To follow the principles of ICM, and to use pesticides economically, consider the following;

  • Monitor the crop regularly, weekly or fortnightly, depending on the season
  • Identify the problem pest, weed or disease correctly
  • Determine if the pest, weed or disease is at an economically damaging level
  • Treat accordingly

If the recommended treatment is to use a pesticide, then ensure the correct chemical is chosen, that it is applied at the correct dose, through the correct nozzles and at the optimum time.

The following flow chart can be used as a checklist when making crop management decisions:

Survey and Assessment

As well as identifying the pest or disease, the severity and incidence in the field must be determined to assess the potential benefits from any control measures.

A diagnostic survey can be used to determine what combination of pests and crop plants exist in the crop being assessed.

Incidence

Incidence is assessed by counting the number of affected plants versus the number of healthy plants in a sample and is suitable for issues such as viruses, stem canker or sclerotinia.

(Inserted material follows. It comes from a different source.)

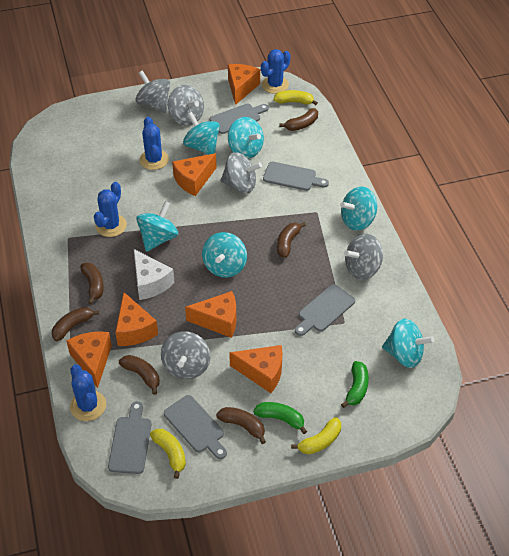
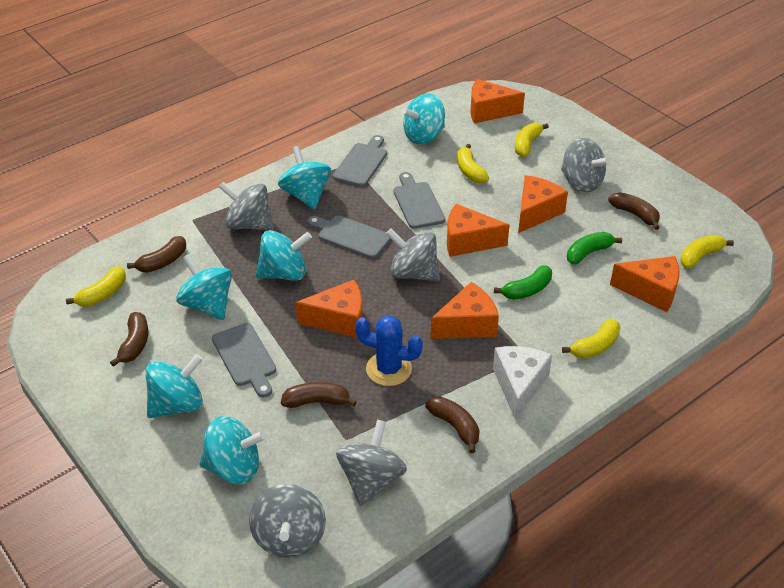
blue cactus: 4 -> 1
brown banana: 6 -> 5
grey cutting board: 5 -> 4
yellow banana: 3 -> 5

Incidence = number of infected plants x 100
total number of plants assessed

Severity

Severity is assessed as a ratio of healthy to infected plant tissue and is useful for diseases which affect photosynthetic capacities, such as rusts and mildews.

Severity = area of plant tissue affected by disease x 100
total area

Thresholds

Thresholds are a good way to determine when is the ideal time to target insecticides for optimum economic benefit.

Spraying too early and the insect may not yet be present in enough numbers to justify the expense; spraying too late and the damage may already be done.

Thresholds change, depending on which insect is present, the larval stage of the insect, the growth stage of the crop, the ratio of the cost of control and value of the crop, and so on.

However, some basic principles to keep in mind are that regular crop inspections throughout the season allow you to monitor the arrival and development of insects, avoid the edges of fields, walk into your crop before taking counts, walk a representative area of your crop, and traps are available for some insect pests.